Charlotte and Ella put a stop to the lameness by calling in a party bus stocked with scantily clad Malibu State water polo team members, who’ve doffed their shirts in exchange for Charlotte dropping their charges. Now this is prosecutorial misconduct I can get behind. (And on top of. And underneath. Hey-ooooh!)
Everyone but Maze gets their drunk on, and Charlotte faux-innocently talks up L.A.’s divorce rate and Chloe’s bravery in not caring about the weird professional optics of marrying a second guy from work.
An incensed Maze finally kicks all the men off the bus, including the hunk examining Linda’s tonsils with his tongue. Linda launches herself at Maze, screaming, “He smelled like chlorine and butterscotch fudge!”
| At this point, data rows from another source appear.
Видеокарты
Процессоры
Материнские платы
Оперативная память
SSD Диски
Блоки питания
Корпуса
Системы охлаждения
With Maze and Charlotte working at cross-purposes, Ella the peacemaker finally orders everybody but Chloe off the bus, and the women end up bickering on the sidewalk. (Linda is particularly upset that Maze undermined her attempt to restart her sex life, which is fair since Maze put the kibosh on her last boink buddy).
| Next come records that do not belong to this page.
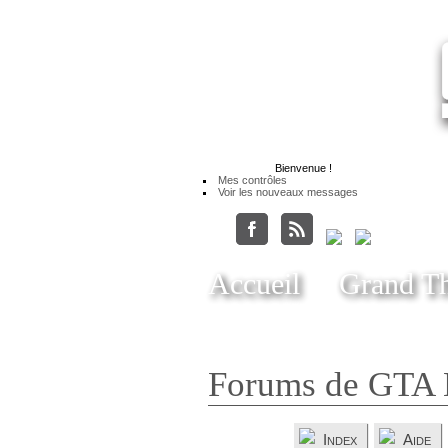
Bienvenue
!
Mes contrôles
Voir les nouveaux messages
Accueil
Grand Th
Forums de GTA 
Index
Aide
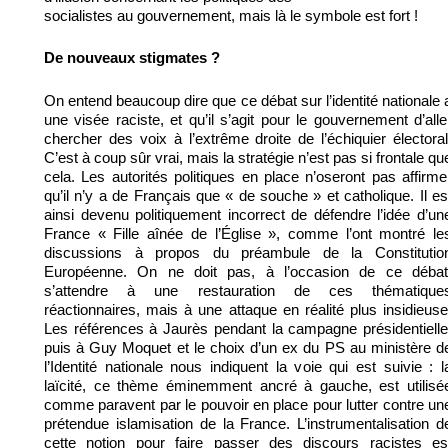
socialistes au gouvernement, mais là le symbole est fort !
De nouveaux stigmates ?
On entend beaucoup dire que ce débat sur l’identité nationale 
une visée raciste, et qu’il s’agit pour le gouvernement d’alle
chercher des voix à l’extrême droite de l’échiquier électoral
C’est à coup sûr vrai, mais la stratégie n’est pas si frontale qu
cela. Les autorités politiques en place n’oseront pas affirme
qu’il n’y a de Français que « de souche » et catholique. Il es
ainsi devenu politiquement incorrect de défendre l’idée d’un
France « Fille aînée de l’Église », comme l’ont montré le
discussions à propos du préambule de la Constitutio
Européenne. On ne doit pas, à l’occasion de ce débat
s’attendre à une restauration de ces thématique
réactionnaires, mais à une attaque en réalité plus insidieuse
Les références à Jaurès pendant la campagne présidentielle
puis à Guy Moquet et le choix d’un ex du PS au ministère d
l’Identité nationale nous indiquent la voie qui est suivie : l
laïcité, ce thème éminemment ancré à gauche, est utilisé
comme paravent par le pouvoir en place pour lutter contre un
prétendue islamisation de la France. L’instrumentalisation d
cette notion pour faire passer des discours racistes es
Ella desperately suggests they get the party back on track with matching fake tattoos at the place Pierce told her about, which clues Maze into what the shady lieutenant is up to. And that’s when they all realize that Chloe has taken off in the bus, leaving them on the sidewalk.
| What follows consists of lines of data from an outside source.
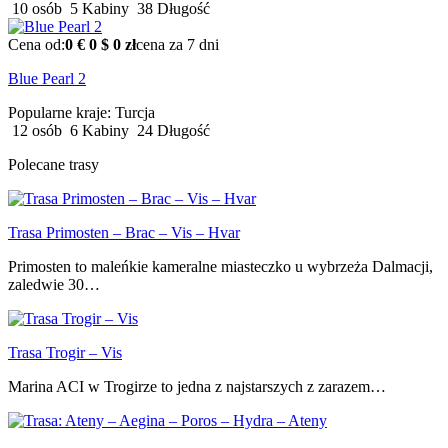
10 osób
5 Kabiny
38 Długość
Cena od:
0 €
0 $
0 zł
cena za 7 dni
Blue Pearl 2
Popularne kraje:
Turcja
12 osób
6 Kabiny
24 Długość
Polecane trasy
Trasa Primosten – Brac – Vis – Hvar
Primosten to maleńkie kameralne miasteczko u wybrzeża Dalmacji,
zaledwie 30…
Trasa Trogir – Vis
Marina ACI w Trogirze to jedna z najstarszych z zarazem…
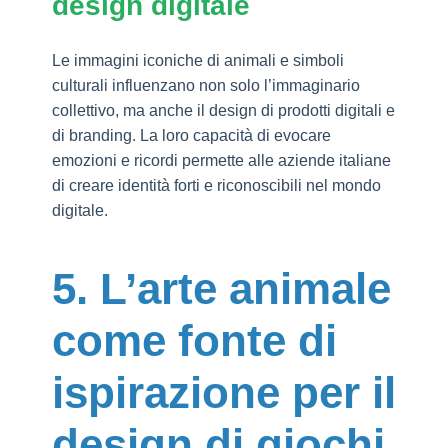
design digitale
Le immagini iconiche di animali e simboli
culturali influenzano non solo l’immaginario
collettivo, ma anche il design di prodotti digitali e
di branding. La loro capacità di evocare
emozioni e ricordi permette alle aziende italiane
di creare identità forti e riconoscibili nel mondo
digitale.
5. L’arte animale
come fonte di
ispirazione per il
design di giochi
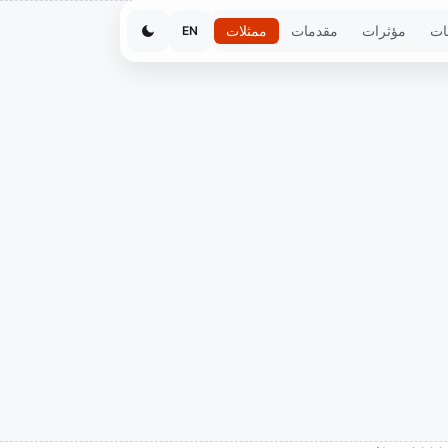
ات
مؤثرات
مقدمات
ممثلات
EN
Alone, Chloe drinks and has a heart-to-heart with the bus driver, admitting she doesn’t know why she said yes to Pierce. She wanted to be spontaneous and thought marrying a safe, steady guy would somehow change her into a different person. The bus driver (Aloma Wright, a.k.a. Laverne from Scrubs, who’s always welcome on my TV) says she’s been married for 17 years to a man who’s her everything. “Hopefully your guy is too,” she tells a worried-looking Chloe.
In the aftermath of the night’s events, several things go down:
Maze arrives to kill that lying liar Pierce but is foiled when she finds Trixie asleep on the couch next to him. She leaves but threatens to finish the job at some future point.
Dan knocks on a tipsy Charlotte’s door to tell her that he wants to be all in with her. She smiles and kisses him, making Dan the luckiest guy this episode.
And most importantly, Chloe arrives home to tell Pierce she can’t marry him.
The next morning at the precinct, Lucifer’s about to tell Chloe what he’s learned about her needs, but the absence of her engagement ring drives every other thought from his head. Instead of telling her anything of substance, he follows her off on a new investigation while Pierce broodily looks on.
- Friends, have you ever been more thrilled at the collapse of an engagement? Here’s hoping the breakup sticks, although I’m not sure how they’ll write Chloe out of being in love with Pierce. It seems like the kind of thing she shouldn’t be able to get over in an episode or two … which is all we have left this season.
- How great was the Chloe costuming tonight? As an engaged woman, she’s all heart-printed shirts and bright colors and flowy hair, but as a newly single lady at the end, she’s back in black. Fun little detail, show! Also, of course Chloe has an incomprehensible wedding murder board.
- Anybody else immediately flash back to that Six Feet Under episode when you see somebody hanging out the top of a limo?